C. ASSIGNMENT OF TASKS & AUTHORITY. Specific requests for Board members or Committees to be given decision-making or task authority may be given to the Co-Chair for consideration at the next Board meeting. These requests may also be shared in advance with the Board.

ARTICLE XII
LIMITATIONS OF LIABILITIES

A. EXCULPATION. Each director, officer, or Member shall be free from all personal liability for any acts done in connection with any endeavor otherwise on behalf of the organization or for any losses incurred or sustained by the organization unless the same have occurred through her or his intentional misconduct, willful neglect or gross negligence.

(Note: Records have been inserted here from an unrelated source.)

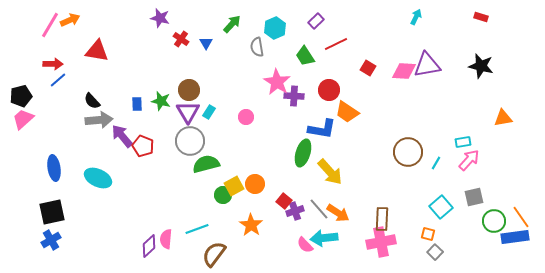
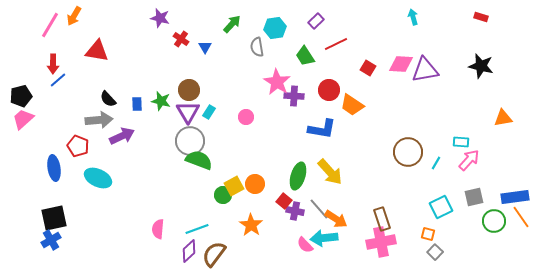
cyan arrow at (416, 17): moved 3 px left; rotated 42 degrees counterclockwise
orange arrow at (70, 20): moved 4 px right, 4 px up; rotated 144 degrees clockwise
cyan hexagon at (275, 28): rotated 15 degrees clockwise
blue triangle at (206, 43): moved 1 px left, 4 px down
red arrow at (53, 64): rotated 90 degrees clockwise
purple triangle at (427, 65): moved 2 px left, 5 px down
pink diamond at (404, 71): moved 3 px left, 7 px up
black semicircle at (92, 101): moved 16 px right, 2 px up
orange trapezoid at (347, 112): moved 5 px right, 7 px up
purple arrow at (122, 136): rotated 105 degrees clockwise
cyan rectangle at (463, 142): moved 2 px left; rotated 14 degrees clockwise
red pentagon at (143, 146): moved 65 px left
green ellipse at (303, 153): moved 5 px left, 23 px down
green semicircle at (206, 164): moved 7 px left, 4 px up; rotated 36 degrees clockwise
cyan square at (441, 207): rotated 15 degrees clockwise
purple cross at (295, 211): rotated 30 degrees clockwise
black square at (52, 212): moved 2 px right, 6 px down
orange arrow at (338, 213): moved 2 px left, 6 px down
brown rectangle at (382, 219): rotated 20 degrees counterclockwise
blue rectangle at (515, 237): moved 40 px up
pink semicircle at (166, 239): moved 8 px left, 10 px up
purple diamond at (149, 246): moved 40 px right, 5 px down
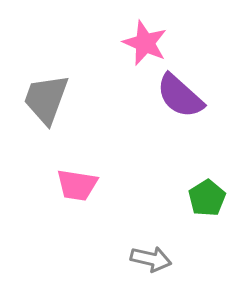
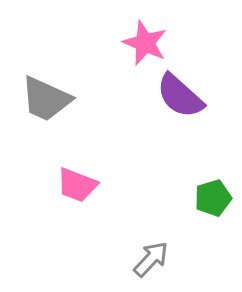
gray trapezoid: rotated 86 degrees counterclockwise
pink trapezoid: rotated 12 degrees clockwise
green pentagon: moved 6 px right; rotated 15 degrees clockwise
gray arrow: rotated 60 degrees counterclockwise
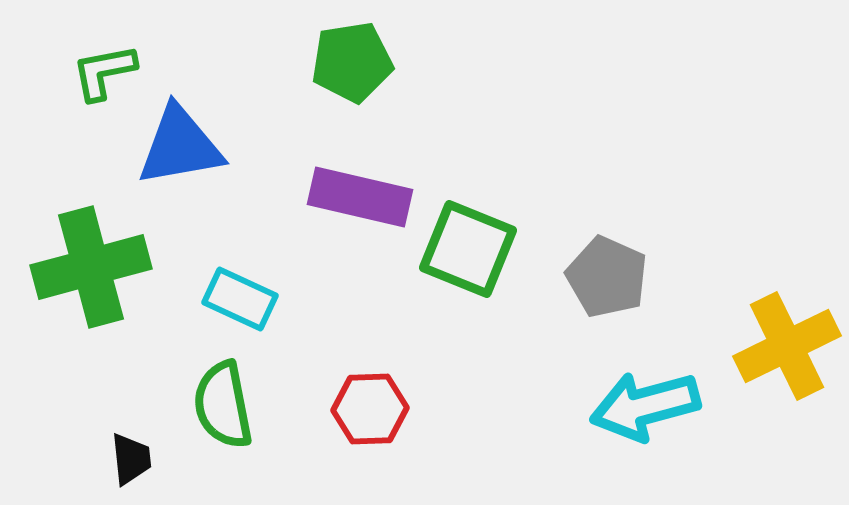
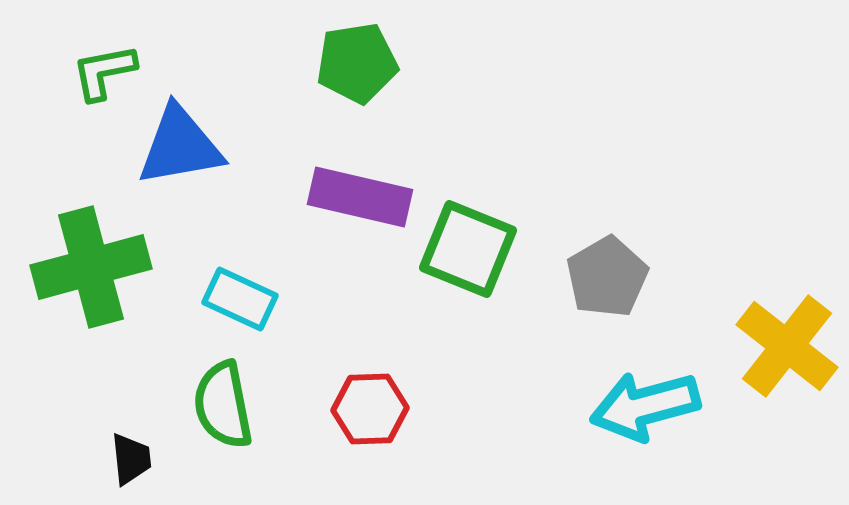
green pentagon: moved 5 px right, 1 px down
gray pentagon: rotated 18 degrees clockwise
yellow cross: rotated 26 degrees counterclockwise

B. INDEMNIFICATION. Every director, officer, or Member shall be reimbursed by the organization against all reasonable costs, expenses and liabilities (including attorney’s fees) actually and necessarily incurred by or imposed upon her or him in connection with or resulting from any claim, action, suit, proceeding, investigation or inquiry of whatever nature in which she or he may be involved as a part of or otherwise by reason of her or his having been a director, officer, or Member of the organization at the time of the incurring or imposition of such costs, expenses or liabilities, except in relation to matters as to which she or he shall be finally adjudged in such action, suit, proceeding, investigation or inquiry to be liable as a result of intentional misconduct, willful neglect, or gross negligence in the acts giving rise to the claim. In the absence of such final adjudication of the existence of such liability, the Board and each director and officer may conclusively rely on an opinion of legal counsel selected by, or in the manner assigned by, the Board.

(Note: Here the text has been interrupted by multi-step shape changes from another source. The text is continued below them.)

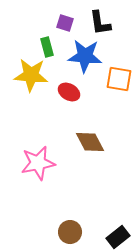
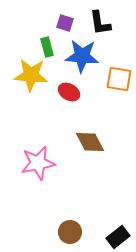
blue star: moved 3 px left
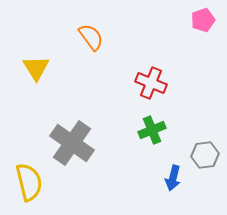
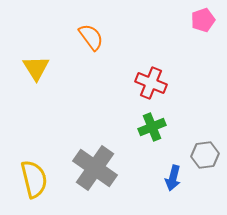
green cross: moved 3 px up
gray cross: moved 23 px right, 25 px down
yellow semicircle: moved 5 px right, 3 px up
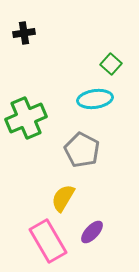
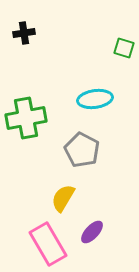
green square: moved 13 px right, 16 px up; rotated 25 degrees counterclockwise
green cross: rotated 12 degrees clockwise
pink rectangle: moved 3 px down
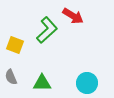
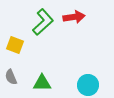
red arrow: moved 1 px right, 1 px down; rotated 40 degrees counterclockwise
green L-shape: moved 4 px left, 8 px up
cyan circle: moved 1 px right, 2 px down
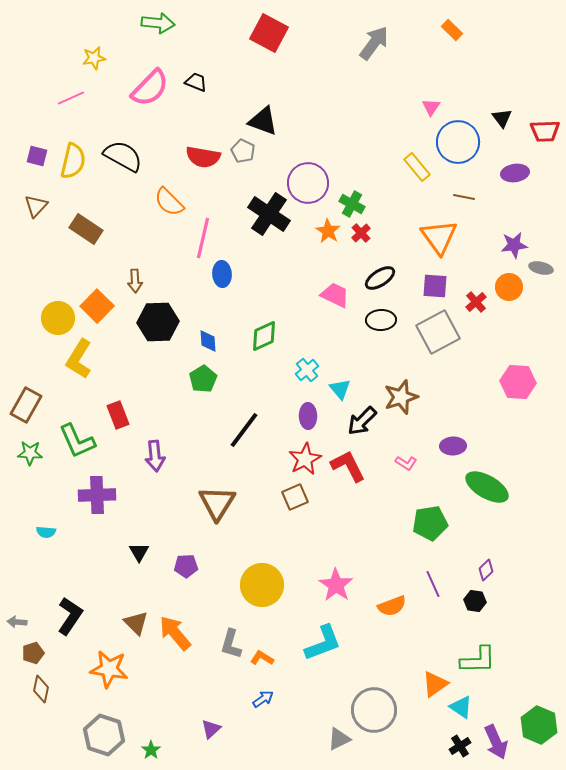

C. LIABILITY INSURANCE. The organization shall, at its discretion, purchase and keep in force sufficient liability insurance to cover the reasonably anticipated claims which may be made against the organization or its officers, directors or Members in connection with the activities of the organization. The premiums for such insurance shall be paid by the organization. The insurance carriers shall expressly consent to waive of subrogation rights against all officers, directors, Members, and staff workers except as to any intentional misconduct, willful neglect, or gross negligence.

ARTICLE XIII
DISSOLUTION

The Whatcom Human Rights Task Force may be dissolved or liquidated by a 2/3 vote of the Board existing at that time. Upon dissolution or liquidation of the organization, no Member shall share in or receive any funds or other assets then remaining in the possession of the organization. Dissemination of any such funds or assets will be determined by the Board.

ARTICLE XIV
ADOPTION OF REVISED BYLAWS

A. These are the Bylaws of the Whatcom Human Rights Task Force, approved at a Membership meeting by a majority of the Members then present: 6/12/97

B. Amended by a majority of the members present at the 12/10/2003 Membership meeting.

C. These are the revised Bylaws of the Whatcom Human Rights Task Force, approved at a Membership meeting by a majority of the Members then present 12/10/2007.